» **PROBLEM TO SOLVE**
Below are records; reply with nothing but the number of lines in them that contain "same".
EXCERPTED DATA section start
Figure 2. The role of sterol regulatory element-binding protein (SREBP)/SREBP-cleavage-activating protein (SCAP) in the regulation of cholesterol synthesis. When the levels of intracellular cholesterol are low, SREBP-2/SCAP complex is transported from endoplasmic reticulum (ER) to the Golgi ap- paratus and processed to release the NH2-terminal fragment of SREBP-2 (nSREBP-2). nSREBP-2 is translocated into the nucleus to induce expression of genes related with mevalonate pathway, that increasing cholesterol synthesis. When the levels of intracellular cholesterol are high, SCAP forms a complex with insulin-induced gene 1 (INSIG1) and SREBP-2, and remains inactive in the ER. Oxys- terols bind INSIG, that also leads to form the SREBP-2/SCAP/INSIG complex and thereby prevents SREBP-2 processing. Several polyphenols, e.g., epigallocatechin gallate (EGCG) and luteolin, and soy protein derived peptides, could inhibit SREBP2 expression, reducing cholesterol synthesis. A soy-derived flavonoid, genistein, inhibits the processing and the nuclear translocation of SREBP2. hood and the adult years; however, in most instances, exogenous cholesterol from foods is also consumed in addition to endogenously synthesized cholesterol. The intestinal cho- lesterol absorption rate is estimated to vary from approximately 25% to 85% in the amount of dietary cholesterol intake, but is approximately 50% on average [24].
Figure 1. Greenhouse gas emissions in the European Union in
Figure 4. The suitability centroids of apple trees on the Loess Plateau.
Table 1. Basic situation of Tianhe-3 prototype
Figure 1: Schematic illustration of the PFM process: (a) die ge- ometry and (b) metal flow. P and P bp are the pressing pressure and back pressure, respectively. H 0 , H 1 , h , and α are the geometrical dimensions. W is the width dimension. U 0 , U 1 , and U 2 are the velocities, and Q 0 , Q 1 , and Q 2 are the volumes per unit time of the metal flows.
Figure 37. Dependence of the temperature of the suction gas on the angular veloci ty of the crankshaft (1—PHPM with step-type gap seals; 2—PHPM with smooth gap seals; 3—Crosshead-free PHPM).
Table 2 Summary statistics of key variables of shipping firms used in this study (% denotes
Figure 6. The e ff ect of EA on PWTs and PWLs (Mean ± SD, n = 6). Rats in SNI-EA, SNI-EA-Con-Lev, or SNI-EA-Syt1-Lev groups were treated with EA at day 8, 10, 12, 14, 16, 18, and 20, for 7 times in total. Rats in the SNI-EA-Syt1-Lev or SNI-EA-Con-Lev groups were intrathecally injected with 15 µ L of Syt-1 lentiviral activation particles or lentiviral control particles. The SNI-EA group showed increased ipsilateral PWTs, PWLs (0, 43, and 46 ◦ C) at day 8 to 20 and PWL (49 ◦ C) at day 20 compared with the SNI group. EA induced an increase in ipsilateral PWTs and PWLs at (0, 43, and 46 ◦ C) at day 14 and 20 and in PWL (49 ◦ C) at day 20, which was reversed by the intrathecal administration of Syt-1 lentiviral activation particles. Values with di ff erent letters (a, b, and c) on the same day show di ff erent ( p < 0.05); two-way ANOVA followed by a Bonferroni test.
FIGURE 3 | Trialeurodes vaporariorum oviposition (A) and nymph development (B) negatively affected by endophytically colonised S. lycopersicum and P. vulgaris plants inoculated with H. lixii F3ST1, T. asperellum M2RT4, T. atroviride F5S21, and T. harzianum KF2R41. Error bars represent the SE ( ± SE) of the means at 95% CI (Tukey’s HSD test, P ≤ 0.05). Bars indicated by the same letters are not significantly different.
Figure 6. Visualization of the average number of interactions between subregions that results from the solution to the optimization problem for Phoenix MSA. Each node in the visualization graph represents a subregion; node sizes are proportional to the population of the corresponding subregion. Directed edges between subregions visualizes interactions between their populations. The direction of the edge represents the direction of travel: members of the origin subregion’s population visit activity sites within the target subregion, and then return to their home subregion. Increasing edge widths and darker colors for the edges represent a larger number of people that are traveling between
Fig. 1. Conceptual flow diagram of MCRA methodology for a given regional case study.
EXCERPTED DATA section end
» **THE COMPLETED TASK**
2